In 11 of Lenski’s flasks, the E. coli cells grew physically larger, but bacteria in one flask divided itself into separate lineages—one with large cells and the other with small cells. “We call them the smalls and the larges,” says Lenski. “They have coexisted now for 50,000 generations.” No other population in the experiment did the same; a historically contingent event seemed to have taken place. Even 26 years later, none of the other E. coli lineages evolved it. In this case, contingency seems to have won out over convergence.

In 2003, another contingent event took place. The number of E. coli in one of the flasks increased to the point where the normally translucent nutrient solution turned cloudy. At first Lenski thought that the flask had been contaminated, but it turned out that the E. coli, which normally just feed on glucose in the solution, had developed a way to consume a different chemical in the flasks, called citrate. After 15 years, or 31,500 generations, just one of the populations was able to consume the substance.2 Its population size quickly expanded by a factor of five.

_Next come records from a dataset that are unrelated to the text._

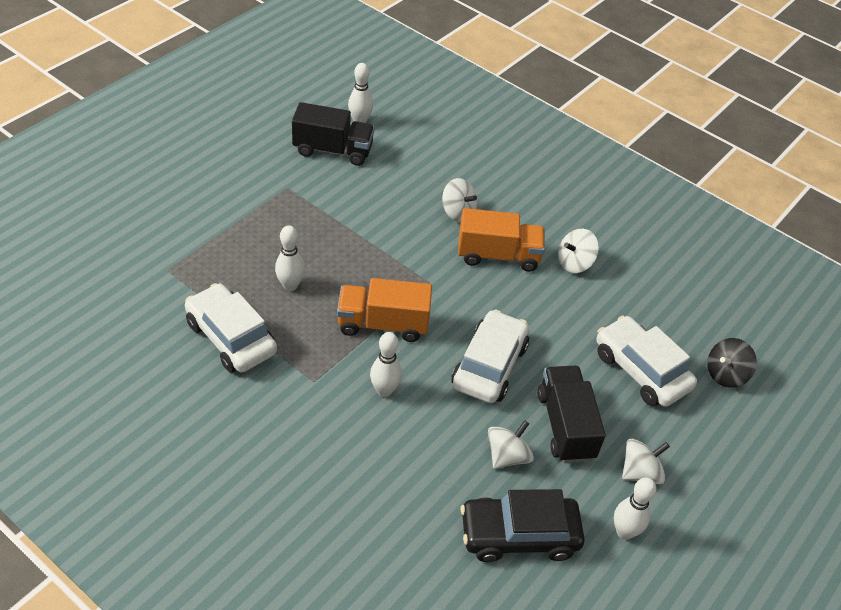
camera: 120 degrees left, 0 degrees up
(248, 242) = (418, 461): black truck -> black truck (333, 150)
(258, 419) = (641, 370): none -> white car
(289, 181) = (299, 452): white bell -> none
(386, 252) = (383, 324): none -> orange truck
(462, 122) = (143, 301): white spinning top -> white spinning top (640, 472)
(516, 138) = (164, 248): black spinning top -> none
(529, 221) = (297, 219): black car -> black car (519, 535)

This “historical contingency” gave Lenski and his graduate student Zachary Blount a chance to examine the likelihood that it would happen again if they rewound the tape. Blount went to the archive of frozen E. coli, and selected 72 samples collected at different periods in the experiment from the population that later evolved citrate metabolism. He thawed them out, and let them grow. Eventually, four out of the 72 samples acquired the ability. What’s more, the mutations only occurred in populations that had been frozen after 30,500 generations. Genetic analysis showed that several genes had undergone mutations that “potentiated” the evolution of citrate metabolism before that point. In other words, the ability to consume citrate was contingent upon other mutations that had come before it. Those formed a fork in the road, altering the path that generations after would be able to travel.